- _Problem description_
The copy you print must match the listing exactly, with its pictures removed.

- _Data extract_
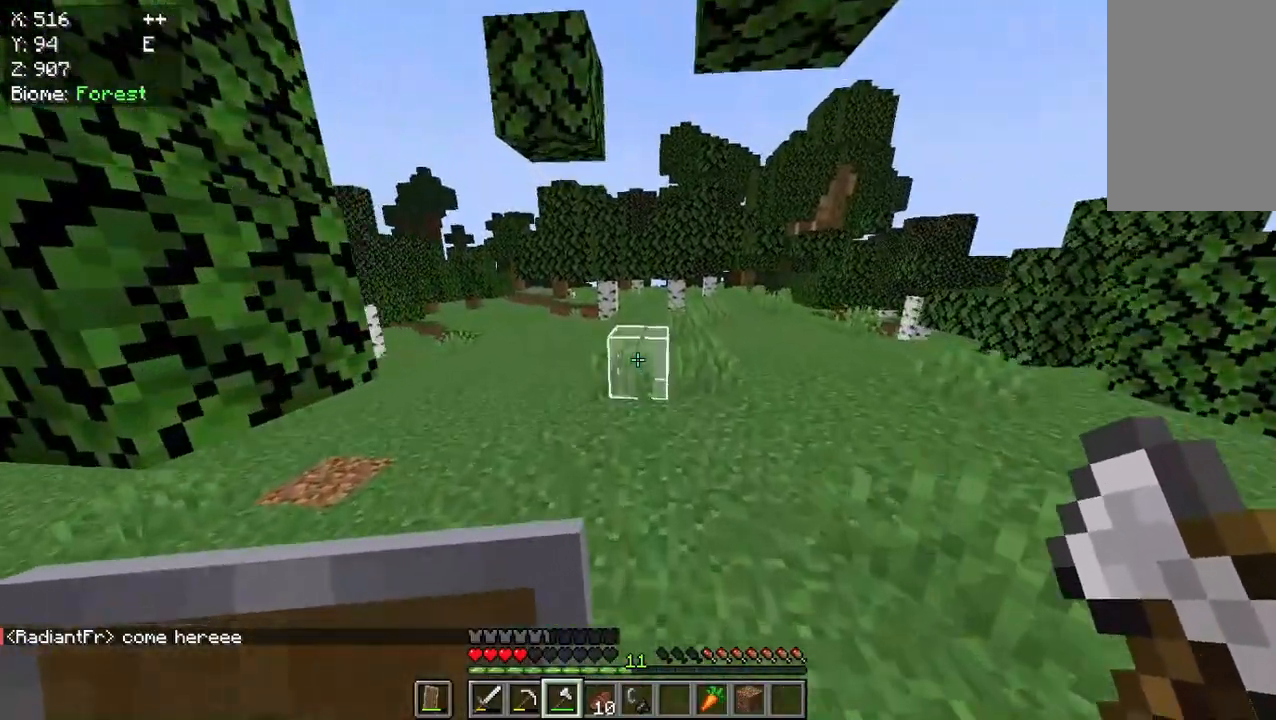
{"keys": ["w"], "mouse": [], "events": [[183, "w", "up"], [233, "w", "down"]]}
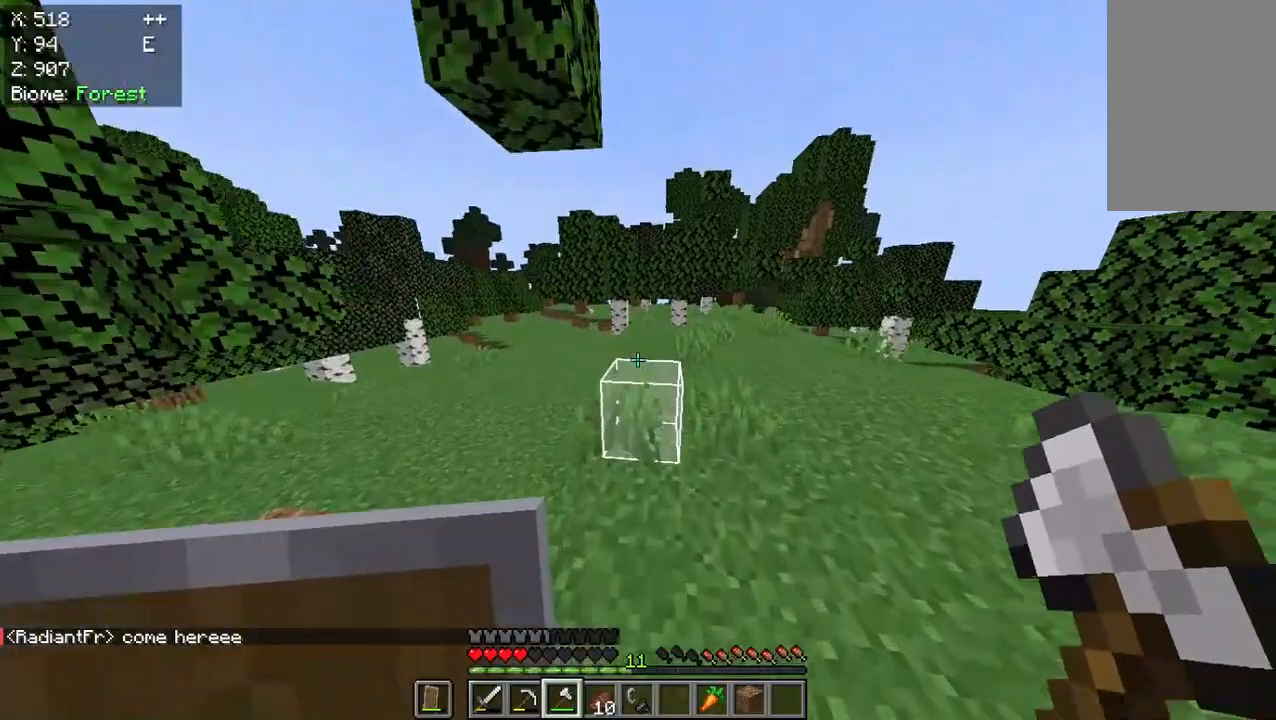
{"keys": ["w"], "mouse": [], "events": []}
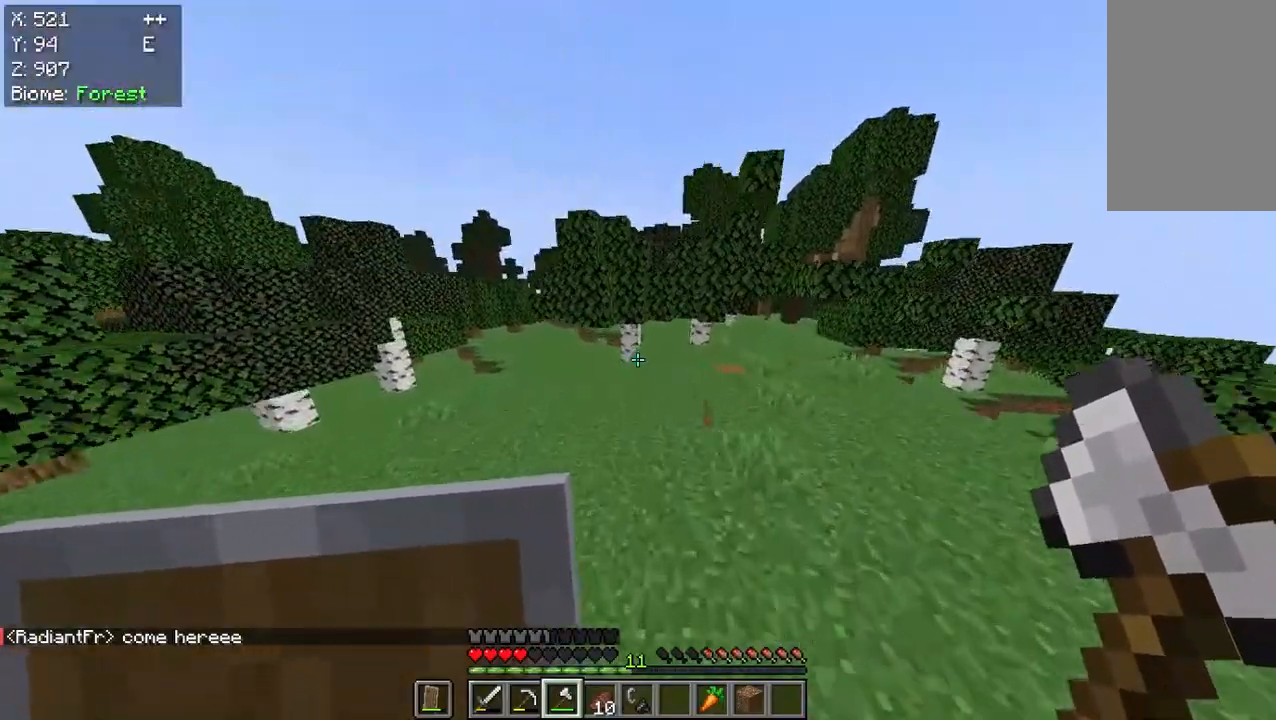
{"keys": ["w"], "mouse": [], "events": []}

- _Your solution_
{"keys": ["w"], "mouse": [], "events": [[183, "w", "up"], [233, "w", "down"]]}
{"keys": ["w"], "mouse": [], "events": []}
{"keys": ["w"], "mouse": [], "events": []}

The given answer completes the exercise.